> [Exercise requirements] Among the lines below, copy each one in which "Right" appears.

> [Supplied data]
= = = =

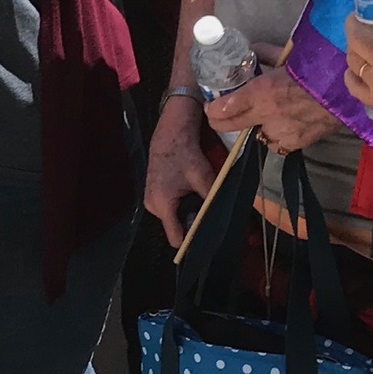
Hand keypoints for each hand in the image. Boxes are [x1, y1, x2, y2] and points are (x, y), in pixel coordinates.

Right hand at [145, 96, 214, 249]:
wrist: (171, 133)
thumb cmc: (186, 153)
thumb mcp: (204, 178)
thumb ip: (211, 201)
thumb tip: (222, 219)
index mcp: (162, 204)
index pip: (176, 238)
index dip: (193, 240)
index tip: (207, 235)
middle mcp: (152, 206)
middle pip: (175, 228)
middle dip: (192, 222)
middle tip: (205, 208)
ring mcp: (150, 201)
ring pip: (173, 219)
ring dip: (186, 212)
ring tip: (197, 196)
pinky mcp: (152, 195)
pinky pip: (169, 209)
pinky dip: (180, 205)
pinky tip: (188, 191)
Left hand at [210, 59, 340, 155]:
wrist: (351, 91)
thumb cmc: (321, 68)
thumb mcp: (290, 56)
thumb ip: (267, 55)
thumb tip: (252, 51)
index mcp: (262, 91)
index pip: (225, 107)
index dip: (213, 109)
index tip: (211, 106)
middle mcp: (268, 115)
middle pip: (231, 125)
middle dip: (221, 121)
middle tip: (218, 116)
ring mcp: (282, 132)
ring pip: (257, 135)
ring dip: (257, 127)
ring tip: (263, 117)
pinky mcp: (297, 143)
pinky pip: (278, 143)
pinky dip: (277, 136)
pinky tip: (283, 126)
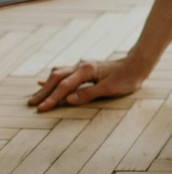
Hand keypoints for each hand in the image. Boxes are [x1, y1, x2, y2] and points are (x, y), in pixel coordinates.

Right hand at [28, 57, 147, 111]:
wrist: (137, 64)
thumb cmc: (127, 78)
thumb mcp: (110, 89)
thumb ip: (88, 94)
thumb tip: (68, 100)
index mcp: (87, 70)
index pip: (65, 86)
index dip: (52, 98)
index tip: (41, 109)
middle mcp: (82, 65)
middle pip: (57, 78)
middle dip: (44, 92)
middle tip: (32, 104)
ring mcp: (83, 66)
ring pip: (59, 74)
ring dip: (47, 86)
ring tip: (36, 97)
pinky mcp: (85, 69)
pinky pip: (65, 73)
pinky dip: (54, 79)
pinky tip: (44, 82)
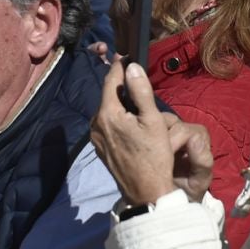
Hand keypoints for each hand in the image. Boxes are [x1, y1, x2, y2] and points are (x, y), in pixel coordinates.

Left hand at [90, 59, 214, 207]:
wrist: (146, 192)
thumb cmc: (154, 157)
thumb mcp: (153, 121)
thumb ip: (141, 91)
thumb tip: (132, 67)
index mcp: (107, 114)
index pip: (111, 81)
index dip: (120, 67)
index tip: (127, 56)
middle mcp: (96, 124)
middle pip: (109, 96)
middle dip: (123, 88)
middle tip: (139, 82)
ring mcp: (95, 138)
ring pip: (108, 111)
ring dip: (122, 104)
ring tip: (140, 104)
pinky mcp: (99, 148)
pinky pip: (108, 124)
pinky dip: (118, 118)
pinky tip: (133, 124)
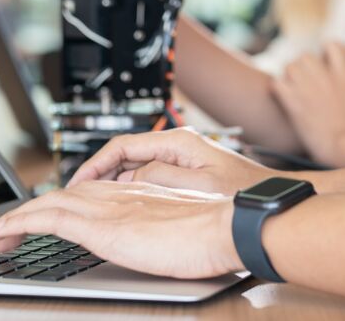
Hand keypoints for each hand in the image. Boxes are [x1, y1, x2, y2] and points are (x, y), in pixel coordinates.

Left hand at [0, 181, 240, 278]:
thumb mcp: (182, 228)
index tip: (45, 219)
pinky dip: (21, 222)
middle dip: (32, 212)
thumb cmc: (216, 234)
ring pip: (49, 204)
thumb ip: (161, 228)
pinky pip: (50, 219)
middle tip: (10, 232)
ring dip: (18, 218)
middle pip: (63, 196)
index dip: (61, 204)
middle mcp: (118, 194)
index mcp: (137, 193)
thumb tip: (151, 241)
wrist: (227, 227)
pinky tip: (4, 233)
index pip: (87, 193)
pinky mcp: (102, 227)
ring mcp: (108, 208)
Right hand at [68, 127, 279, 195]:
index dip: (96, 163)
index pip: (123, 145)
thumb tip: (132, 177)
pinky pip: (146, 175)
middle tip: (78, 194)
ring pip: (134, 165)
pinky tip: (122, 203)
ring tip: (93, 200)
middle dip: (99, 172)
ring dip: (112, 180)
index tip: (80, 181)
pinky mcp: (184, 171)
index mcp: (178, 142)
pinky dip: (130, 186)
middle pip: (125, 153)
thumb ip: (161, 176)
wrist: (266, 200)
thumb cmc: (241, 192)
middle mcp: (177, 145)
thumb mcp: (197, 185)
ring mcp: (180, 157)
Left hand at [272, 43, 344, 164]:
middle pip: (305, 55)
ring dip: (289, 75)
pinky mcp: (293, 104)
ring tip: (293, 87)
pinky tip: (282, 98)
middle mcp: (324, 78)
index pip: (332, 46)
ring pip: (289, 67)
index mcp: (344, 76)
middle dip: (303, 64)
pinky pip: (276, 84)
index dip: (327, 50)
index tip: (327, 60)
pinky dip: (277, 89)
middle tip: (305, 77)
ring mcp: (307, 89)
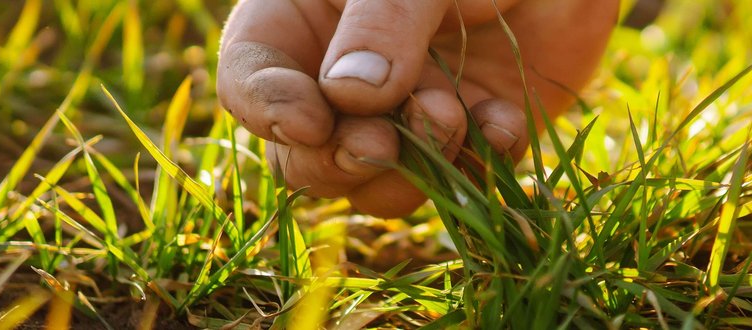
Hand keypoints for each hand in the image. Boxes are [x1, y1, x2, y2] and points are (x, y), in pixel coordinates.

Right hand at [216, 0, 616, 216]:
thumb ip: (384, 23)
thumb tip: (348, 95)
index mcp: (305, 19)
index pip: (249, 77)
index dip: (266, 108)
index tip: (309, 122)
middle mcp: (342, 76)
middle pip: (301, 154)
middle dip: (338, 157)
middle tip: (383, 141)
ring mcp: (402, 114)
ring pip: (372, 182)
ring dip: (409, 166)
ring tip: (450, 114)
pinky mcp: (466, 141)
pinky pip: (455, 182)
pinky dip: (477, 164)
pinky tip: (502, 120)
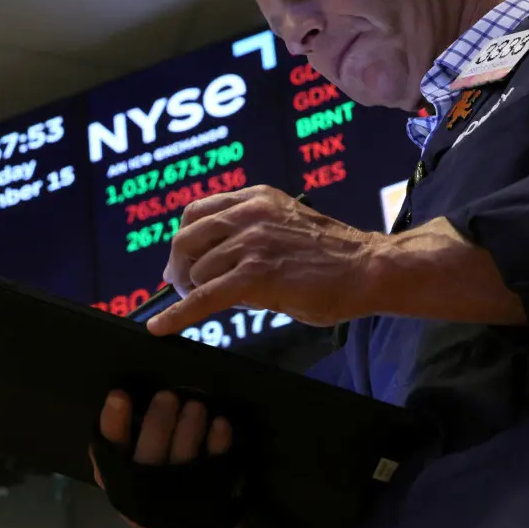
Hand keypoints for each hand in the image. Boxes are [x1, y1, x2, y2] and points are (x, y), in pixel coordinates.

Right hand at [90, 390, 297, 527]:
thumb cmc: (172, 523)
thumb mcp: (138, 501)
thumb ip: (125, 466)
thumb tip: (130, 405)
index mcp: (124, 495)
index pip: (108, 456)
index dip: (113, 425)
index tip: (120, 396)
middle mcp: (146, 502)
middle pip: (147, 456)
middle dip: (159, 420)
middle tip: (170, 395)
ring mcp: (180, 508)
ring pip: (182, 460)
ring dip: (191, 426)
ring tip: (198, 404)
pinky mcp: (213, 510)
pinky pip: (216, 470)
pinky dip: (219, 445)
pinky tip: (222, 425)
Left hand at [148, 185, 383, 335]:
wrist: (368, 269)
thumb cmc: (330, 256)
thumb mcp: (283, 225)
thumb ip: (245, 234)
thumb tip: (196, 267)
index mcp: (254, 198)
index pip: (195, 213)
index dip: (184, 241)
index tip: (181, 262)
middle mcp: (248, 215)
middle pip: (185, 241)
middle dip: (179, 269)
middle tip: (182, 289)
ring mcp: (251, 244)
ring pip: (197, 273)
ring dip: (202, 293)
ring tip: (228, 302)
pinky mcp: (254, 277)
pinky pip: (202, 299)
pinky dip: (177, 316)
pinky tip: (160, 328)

= = = =

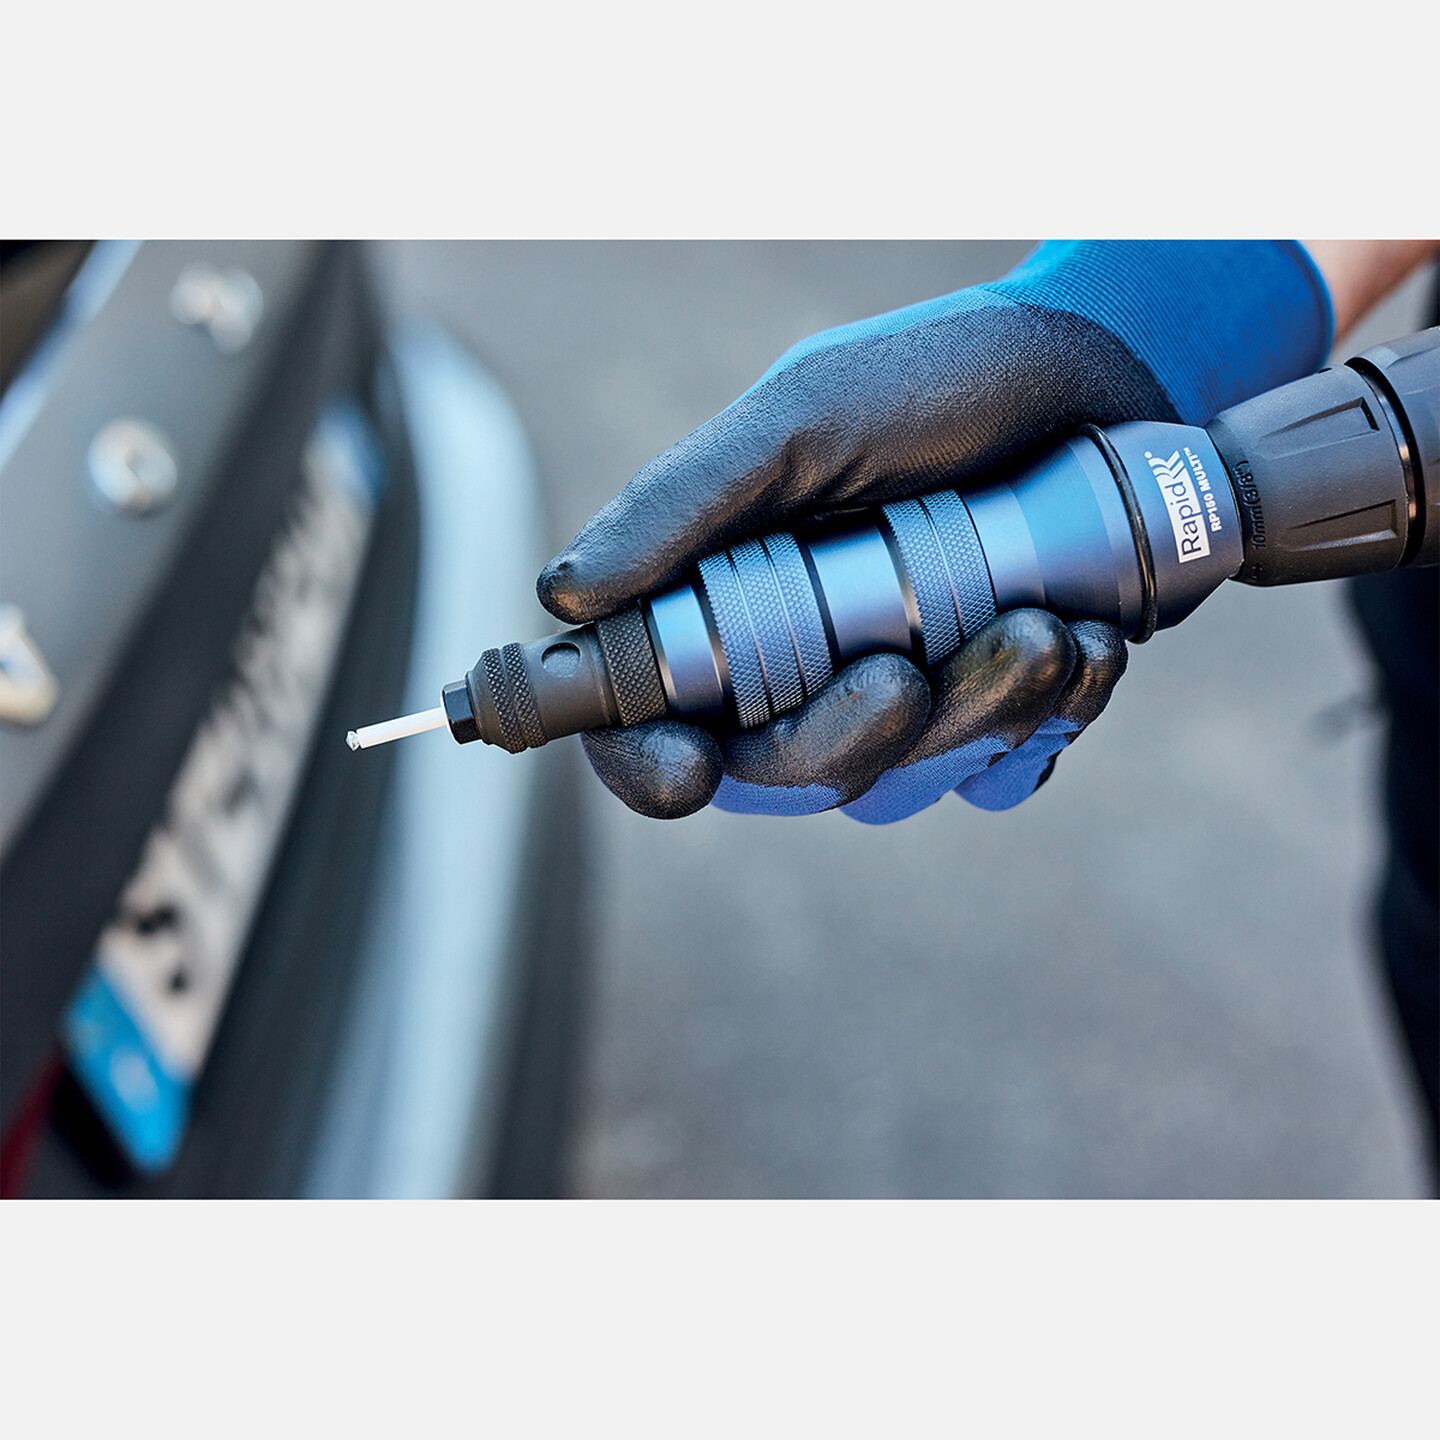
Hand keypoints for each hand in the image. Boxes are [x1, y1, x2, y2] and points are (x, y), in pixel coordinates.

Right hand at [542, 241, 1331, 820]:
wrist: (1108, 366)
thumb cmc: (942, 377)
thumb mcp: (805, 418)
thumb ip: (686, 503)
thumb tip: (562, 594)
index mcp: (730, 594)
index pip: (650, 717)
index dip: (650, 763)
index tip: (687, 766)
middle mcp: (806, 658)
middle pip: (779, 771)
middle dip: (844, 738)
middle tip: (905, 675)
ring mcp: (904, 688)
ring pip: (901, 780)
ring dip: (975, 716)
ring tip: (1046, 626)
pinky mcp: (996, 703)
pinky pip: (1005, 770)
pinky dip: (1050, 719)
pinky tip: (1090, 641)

= = = =

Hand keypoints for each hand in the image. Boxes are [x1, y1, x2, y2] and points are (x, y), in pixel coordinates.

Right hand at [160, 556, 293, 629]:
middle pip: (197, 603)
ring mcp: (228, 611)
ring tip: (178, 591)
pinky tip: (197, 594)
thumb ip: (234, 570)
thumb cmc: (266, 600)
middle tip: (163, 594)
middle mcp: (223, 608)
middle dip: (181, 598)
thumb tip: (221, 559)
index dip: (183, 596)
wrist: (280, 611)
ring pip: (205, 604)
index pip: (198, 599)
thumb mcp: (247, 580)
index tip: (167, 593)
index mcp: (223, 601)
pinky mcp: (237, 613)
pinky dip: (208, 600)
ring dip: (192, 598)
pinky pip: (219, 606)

= = = =

> [Exercise response]
Right hand at [145, 96, 214, 249]:
Right hand at [28, 57, 147, 111]:
Right hand at [68, 127, 279, 195]:
Right hand at [216, 0, 616, 216]:
Right hand at [90, 390, 297, 527]:
Right hand at [542, 241, 1331, 820]:
Right hand at [160, 556, 293, 629]:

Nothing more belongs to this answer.